About the planned resumption of oil exploration in Ogoni
The squabble on who should be permitted to exploit oil in Ogoni, and by-so-doing, exploit the poor people of Ogoni in the long run, has thickened. The chiefs and traditional rulers have not been left out of this vaudeville.
It isn’t difficult to see the reason behind this. The Ogoni field is a rich one, and on the 1st of April 2018, the Publicity Secretary of MOSOP was in the news, decrying governments inaction in investigating the claims of Shell concerning its oil production in Ogoniland. According to Shell, production in Ogoni was at 28,000 barrels a day, but Mr. Fegalo Nsuke and the MOSOP claim to have data which shows that Shell was mining oil in excess of 185,000 barrels per day. As much as this argument at this stage is simply the words of Shell against the words of Fegalo Nsuke, the government needs to pick this up and act accordingly. Let me add here that Shell up until today, has refused to respond to an email from me, asking for information about its oil exploration activities in Ogoni, and by extension the Niger Delta. Shells below par performance in Ogoni is well recorded, and its move to resume oil exploration, befuddling. The people of Ogoni will not let that happen, no matter the strategies employed by Shell or any other oil prospecting or exploration firm to that effect.

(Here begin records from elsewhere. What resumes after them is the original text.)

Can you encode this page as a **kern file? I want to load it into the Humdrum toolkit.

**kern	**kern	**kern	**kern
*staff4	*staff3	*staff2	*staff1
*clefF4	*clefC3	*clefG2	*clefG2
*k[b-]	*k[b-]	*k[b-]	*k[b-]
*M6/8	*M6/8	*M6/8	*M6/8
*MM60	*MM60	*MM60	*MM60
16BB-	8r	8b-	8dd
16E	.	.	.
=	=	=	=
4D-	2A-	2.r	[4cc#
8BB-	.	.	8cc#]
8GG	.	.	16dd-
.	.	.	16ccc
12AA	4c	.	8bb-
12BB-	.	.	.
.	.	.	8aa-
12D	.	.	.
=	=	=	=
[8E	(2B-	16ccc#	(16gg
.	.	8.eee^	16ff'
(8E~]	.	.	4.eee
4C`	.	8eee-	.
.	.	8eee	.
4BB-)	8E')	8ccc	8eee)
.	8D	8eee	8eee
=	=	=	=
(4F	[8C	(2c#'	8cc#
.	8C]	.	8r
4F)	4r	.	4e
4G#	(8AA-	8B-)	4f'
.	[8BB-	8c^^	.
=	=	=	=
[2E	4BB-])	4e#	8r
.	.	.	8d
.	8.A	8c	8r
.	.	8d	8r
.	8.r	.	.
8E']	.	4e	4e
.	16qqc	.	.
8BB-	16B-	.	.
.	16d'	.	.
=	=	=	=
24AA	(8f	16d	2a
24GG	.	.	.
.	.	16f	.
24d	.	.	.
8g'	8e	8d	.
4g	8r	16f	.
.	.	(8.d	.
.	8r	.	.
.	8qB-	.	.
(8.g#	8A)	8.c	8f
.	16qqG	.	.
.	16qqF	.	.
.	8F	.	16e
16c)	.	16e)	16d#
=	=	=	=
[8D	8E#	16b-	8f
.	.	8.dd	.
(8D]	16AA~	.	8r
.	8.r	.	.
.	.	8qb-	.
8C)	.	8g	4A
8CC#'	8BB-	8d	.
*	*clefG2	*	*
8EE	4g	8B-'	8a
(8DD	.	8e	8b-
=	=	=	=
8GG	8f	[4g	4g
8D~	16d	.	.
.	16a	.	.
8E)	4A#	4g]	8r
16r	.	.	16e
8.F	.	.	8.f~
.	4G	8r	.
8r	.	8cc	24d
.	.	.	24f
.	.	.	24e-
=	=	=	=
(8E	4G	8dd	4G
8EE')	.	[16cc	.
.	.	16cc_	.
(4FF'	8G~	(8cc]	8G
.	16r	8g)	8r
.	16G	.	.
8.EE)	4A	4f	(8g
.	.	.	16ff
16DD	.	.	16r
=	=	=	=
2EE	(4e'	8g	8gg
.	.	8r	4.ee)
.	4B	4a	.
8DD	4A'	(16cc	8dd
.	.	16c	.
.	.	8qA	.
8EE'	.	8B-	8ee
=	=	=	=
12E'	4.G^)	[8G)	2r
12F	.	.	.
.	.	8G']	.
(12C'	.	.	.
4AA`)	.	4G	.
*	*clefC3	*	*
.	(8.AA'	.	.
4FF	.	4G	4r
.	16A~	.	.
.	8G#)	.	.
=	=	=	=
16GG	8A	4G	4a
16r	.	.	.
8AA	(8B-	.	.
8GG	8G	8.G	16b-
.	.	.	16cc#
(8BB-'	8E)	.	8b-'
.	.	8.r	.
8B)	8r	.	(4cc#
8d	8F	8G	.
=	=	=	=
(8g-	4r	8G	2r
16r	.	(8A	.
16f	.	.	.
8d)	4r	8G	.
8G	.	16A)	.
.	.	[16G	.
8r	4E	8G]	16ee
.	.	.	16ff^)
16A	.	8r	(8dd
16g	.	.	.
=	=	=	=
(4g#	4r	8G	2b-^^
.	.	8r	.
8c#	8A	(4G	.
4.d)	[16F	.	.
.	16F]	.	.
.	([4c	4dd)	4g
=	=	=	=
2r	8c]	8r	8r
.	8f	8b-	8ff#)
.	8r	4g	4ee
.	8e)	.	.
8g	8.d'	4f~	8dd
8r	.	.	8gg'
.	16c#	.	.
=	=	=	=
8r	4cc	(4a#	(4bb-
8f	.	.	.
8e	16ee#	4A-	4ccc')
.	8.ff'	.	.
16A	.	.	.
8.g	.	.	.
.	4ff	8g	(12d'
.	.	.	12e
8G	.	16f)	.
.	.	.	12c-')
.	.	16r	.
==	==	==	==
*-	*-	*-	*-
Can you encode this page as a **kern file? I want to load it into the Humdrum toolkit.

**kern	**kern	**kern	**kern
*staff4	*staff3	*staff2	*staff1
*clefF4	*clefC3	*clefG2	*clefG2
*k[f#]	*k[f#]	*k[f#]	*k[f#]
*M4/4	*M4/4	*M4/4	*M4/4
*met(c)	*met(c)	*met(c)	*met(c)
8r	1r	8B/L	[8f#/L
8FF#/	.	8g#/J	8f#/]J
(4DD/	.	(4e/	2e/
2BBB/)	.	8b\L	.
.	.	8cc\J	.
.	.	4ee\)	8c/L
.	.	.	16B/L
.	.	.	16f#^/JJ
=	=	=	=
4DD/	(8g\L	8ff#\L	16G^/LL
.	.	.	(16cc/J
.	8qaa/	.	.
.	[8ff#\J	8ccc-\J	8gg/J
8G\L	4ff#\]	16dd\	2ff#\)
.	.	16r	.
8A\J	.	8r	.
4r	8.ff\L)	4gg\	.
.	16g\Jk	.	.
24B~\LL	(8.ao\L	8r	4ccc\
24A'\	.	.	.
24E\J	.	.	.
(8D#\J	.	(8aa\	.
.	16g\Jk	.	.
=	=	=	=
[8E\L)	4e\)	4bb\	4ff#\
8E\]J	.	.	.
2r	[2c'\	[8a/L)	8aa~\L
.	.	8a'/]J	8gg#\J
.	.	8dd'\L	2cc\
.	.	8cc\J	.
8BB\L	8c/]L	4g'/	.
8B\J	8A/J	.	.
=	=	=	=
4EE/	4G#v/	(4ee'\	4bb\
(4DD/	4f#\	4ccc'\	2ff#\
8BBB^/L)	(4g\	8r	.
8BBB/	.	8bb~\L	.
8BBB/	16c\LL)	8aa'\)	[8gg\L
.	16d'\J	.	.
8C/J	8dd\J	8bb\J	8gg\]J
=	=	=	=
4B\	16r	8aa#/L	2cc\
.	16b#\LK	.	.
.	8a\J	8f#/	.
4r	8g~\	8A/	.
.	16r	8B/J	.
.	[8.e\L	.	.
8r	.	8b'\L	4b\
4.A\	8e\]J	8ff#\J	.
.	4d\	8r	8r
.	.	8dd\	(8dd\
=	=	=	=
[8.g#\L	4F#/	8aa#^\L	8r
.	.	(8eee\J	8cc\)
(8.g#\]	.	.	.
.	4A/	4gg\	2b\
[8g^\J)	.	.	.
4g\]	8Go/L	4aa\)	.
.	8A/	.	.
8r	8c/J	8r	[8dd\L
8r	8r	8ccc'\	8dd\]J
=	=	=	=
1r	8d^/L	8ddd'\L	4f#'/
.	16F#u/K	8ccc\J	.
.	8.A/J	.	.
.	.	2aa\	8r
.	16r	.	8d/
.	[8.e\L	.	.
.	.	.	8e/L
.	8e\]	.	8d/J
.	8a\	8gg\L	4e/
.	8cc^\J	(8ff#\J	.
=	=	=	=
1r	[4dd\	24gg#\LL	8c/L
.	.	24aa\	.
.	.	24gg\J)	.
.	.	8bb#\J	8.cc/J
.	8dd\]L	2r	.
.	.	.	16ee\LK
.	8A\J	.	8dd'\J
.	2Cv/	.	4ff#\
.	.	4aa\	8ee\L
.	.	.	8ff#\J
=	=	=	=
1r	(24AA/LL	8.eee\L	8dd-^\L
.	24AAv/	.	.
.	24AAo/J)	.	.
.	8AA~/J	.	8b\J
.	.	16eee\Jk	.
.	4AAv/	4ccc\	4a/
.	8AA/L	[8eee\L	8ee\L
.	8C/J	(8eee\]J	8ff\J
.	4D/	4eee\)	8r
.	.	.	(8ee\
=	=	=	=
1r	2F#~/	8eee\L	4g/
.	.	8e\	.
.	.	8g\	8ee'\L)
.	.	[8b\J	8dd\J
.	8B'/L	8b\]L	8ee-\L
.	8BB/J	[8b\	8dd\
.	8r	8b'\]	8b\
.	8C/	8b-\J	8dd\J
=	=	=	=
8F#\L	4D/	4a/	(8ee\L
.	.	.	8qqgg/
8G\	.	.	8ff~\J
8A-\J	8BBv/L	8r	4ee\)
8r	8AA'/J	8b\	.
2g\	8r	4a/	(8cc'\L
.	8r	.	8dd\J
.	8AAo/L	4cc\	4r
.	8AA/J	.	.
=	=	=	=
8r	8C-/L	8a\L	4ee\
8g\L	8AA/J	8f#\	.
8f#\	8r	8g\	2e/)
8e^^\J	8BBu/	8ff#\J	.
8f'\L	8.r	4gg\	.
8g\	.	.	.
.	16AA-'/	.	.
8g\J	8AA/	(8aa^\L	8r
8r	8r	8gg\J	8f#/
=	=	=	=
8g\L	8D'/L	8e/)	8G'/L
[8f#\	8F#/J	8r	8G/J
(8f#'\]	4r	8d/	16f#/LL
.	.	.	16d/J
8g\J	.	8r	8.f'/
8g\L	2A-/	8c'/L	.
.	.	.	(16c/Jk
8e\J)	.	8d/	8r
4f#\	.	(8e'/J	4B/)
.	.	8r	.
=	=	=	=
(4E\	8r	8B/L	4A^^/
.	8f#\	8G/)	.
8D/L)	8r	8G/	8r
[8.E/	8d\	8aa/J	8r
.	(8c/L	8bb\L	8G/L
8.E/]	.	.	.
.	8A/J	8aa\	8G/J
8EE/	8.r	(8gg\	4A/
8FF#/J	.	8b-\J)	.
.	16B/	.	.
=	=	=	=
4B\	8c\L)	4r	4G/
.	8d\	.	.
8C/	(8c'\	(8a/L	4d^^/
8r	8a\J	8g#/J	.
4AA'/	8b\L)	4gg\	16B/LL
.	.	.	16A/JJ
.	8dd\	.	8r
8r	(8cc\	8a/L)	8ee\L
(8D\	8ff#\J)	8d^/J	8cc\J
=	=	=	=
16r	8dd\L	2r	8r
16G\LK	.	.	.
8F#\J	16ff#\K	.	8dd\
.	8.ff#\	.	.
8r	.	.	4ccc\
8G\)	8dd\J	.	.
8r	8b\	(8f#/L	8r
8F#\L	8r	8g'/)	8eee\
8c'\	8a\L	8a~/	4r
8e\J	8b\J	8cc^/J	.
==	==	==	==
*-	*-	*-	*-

On the 26th of August 1990, the Ogoni Bill of Rights was adopted by the Ogoni people and presented to the Nigerian government. What the Ogoni Bill of Rights did was to outline the struggles the Ogoni people have faced since colonial times and in present day Nigeria. It stated the systematic oppression, and the slow genocide the Ogoni people were dealing with; being perpetuated by the excesses of Shell Nigeria, its accomplice the Nigerian government, and the armed forces which it had turned into its private militia. This genocide was done using different methods, notably of which were the harrowing devastation of the Ogoni air, land, and water by hydrocarbons from oil exploration, while following it up with violent suppression of Ogonis when they decided to challenge these actions. The Ogoni Bill of Rights made many demands, but for the sake of this piece, I will reproduce just two: b) the right to the control and use of a fair proportion of Ogoni economic resources for Ogoni development; g) the right to protect the Ogoni environment and ecology from further degradation.
As at today, none of the seven demands made by the Ogoni people have been met by the Nigerian state, and instead of making efforts to meet these demands, government has given us a media cleanup, which like its name, can only be seen on the pages of newspapers and with high resolution pictures on social media. As was expected, this has been a ploy by government and those in its employ, to resume oil exploration in Ogoni as can be seen with the actions of Shell, Robo Michael, and Belema Oil. Shell, in its usual crude manner of divide and rule has already begun, with the laying of pipes in Ogoni land, especially in Biara where it paid some youths, so as to get access, while ending up creating chaos which led to the subsequent shooting of a different set of youths—by the military—who tried to prevent them from gaining said access since they themselves weren’t paid.
Robo Michael is said to have close links to members of the Presidency, and has decided to also foment trouble in Ogoni by meeting and paying off traditional rulers and chiefs who are in their twilight on earth, and who should do well to stay far away from discussions and decisions that are expected to affect the Ogoni people decades from now. Belema oil is not left out. The Ogoni people might be poor, and a good proportion illiterate, which has not been of their own doing, but of the doing of their government in collaboration with International Oil Companies who have destroyed their land and rivers which are the major economic vehicles of the people. But that does not make the Ogoni man or woman timid, desperate or stupid.
The Ogoni people have lost an entire generation of its leaders, and thousands of others whose names are not sung, to the resource control struggle in the Delta region. The community leaders and traditional rulers should be careful not to stir another round of violent clashes like those that led to them being tagged “vultures” and resulted in the violent murder of four Ogoni chiefs, by collecting monies from government and or oil companies in exchange for their support. The next phase of the resource control struggle is in full gear, and as the different ethnic nations in the Delta unite, the Ogonis must once again maintain its position.